▸ Requirement
Tally the lines of the data below that contain the string "refersTo", treating uppercase and lowercase as different, and give only the number.

[Information shown Boundary: Start]

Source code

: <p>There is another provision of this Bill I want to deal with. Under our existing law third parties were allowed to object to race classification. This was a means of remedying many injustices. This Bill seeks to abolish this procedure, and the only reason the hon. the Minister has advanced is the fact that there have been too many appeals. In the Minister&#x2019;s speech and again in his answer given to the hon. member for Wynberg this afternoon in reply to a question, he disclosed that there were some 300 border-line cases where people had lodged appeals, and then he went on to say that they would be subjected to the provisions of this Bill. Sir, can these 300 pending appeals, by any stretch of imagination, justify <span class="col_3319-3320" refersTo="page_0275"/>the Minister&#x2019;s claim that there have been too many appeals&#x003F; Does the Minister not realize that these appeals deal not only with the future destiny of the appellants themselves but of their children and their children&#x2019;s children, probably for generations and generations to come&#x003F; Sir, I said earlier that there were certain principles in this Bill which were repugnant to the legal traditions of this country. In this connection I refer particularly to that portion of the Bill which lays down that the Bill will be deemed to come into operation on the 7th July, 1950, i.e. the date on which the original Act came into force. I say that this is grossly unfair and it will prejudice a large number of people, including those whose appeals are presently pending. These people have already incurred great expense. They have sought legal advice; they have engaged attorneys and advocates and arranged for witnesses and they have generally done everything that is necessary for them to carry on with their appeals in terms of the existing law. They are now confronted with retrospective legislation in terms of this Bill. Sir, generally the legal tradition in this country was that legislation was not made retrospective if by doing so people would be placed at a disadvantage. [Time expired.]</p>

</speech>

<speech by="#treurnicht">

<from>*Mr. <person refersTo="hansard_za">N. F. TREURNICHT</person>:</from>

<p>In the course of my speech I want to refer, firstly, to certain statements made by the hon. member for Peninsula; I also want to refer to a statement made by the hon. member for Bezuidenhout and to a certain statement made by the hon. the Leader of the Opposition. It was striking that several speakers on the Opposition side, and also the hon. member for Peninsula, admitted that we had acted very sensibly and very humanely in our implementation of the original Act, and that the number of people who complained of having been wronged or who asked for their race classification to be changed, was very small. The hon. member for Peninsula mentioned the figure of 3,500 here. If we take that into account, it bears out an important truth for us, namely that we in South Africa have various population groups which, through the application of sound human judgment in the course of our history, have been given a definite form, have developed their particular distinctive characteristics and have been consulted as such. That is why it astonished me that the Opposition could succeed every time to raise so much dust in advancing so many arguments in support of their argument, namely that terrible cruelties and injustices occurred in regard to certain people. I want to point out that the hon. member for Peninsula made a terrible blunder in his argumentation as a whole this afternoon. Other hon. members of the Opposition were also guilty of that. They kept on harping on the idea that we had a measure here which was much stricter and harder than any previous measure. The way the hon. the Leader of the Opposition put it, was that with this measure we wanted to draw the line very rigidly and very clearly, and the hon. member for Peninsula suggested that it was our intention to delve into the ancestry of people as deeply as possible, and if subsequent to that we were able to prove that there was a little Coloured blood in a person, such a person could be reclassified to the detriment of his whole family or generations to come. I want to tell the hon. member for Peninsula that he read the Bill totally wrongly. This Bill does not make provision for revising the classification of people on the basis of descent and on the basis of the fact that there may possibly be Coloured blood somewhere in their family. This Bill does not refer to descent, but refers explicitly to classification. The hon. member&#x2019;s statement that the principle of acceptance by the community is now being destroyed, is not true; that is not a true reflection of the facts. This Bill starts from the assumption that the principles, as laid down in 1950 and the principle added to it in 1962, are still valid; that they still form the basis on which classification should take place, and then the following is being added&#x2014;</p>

[Information shown Boundary: End]

▸ Completed exercise
2